阿德萊德的房子就在州長的隔壁,兩人是親戚,來自于同一個政治勢力家族。
州長是否能夠連任影響著這個家族未來的走向,如果可以的話,他們不只是想要謀取這一次的連任,以后還會想辦法把州長送上總統的寶座。
但這一切的未來,都建立在這一次的連任不出任何問題的基礎上。
州長脫掉了外套,隨手丟在衣帽間的矮凳上,女傭會處理好這里的一切。
家中目前只他和幾個仆人,他的妻子以及他的孩子們都去鄉下的大宅子避暑了,九月份之前不太可能會回來。
阿德萊德坐在沙發上,正在嚼著什么。
人上了年紀之后總是喜歡找點事情來做,不是個人的癖好,就是不想閑著。
越來越少的時間讓他們感覺到了一種前所未有的恐懼,緊迫,還有危機感,所以他們想要找點事情不讓自己閑著,至少不讓自己所剩不多的時間浪費在無聊的發呆上。
嚼著一點什么東西,就是阿德萊德自己的方式。
一種植物的根莖,被他嚼的稀爛,此時見到州長回來后,他把那玩意拿出來,丟在了垃圾桶中。
“談的怎么樣?”,他轉頭看向州長,按照他們之間的關系來說,州長是他的侄子。
在公開的場合中作為州長的幕僚長,阿德萊德必須表現出他在公事方面的敬業,他是州長的幕僚,而不是叔叔。
但是在這種私人場合,他們的關系就隨意了很多。
州長走到沙發的另外一邊坐了下來,他讓女仆送來一些喝的,然后點著頭說道,“很有啟發性,林奇的一些想法比你們,還有那些專家說的更具體。”

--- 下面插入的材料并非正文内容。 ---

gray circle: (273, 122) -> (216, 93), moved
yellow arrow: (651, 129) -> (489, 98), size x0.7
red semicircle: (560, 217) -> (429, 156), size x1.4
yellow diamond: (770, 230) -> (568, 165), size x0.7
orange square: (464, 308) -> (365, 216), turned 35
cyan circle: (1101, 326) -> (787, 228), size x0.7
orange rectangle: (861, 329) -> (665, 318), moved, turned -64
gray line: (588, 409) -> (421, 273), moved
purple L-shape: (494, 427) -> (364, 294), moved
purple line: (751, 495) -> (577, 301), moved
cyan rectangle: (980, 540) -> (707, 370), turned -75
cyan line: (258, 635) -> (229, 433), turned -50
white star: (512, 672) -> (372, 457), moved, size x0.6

他伸手從女仆手中的托盤上接過一杯加了冰塊的起泡酒,抿了一小口,“你知道我是什么意思,你們幕僚團還有那些專家說的都是一些很空洞的東西,我當然知道要重振經濟,但怎么做,怎么一步步的去實現,沒有人告訴我,林奇告訴了我。”
阿德萊德被他說了也不著惱,像他這樣的老人在對政治道路上的追求比年輕人們更加的固執,或者說是執著。
他很清楚,只有州長能贏,他們才能走的更遠,現在整個家族的資源都在向州長傾斜,他們從來都沒有像是現在這樣如此的團結。
因為每個人都知道誰才是“關鍵先生”!
“他說什么了?”
州長把杯子放在了桌子上,“艾美利亞,動蕩,還有推倒重建!”
他的眼睛里閃爍著光芒,“林奇說的很有道理,這或許就是解決我們目前困境最好的辦法了!”
與此時同時,夜色中的安美利亞地區并沒有因為蓋弗拉陸軍的增減就變得安寧下來,反倒是這里成為了反抗暴政的前沿陣地。
各種國際掮客、銀行家、軍火販子、雇傭軍團隊都出沒在這里尋找機會,不管是和蓋弗拉總督合作,還是和反抗組織合作,只要能給他們帶來利潤,他們甚至愿意與魔鬼為伍。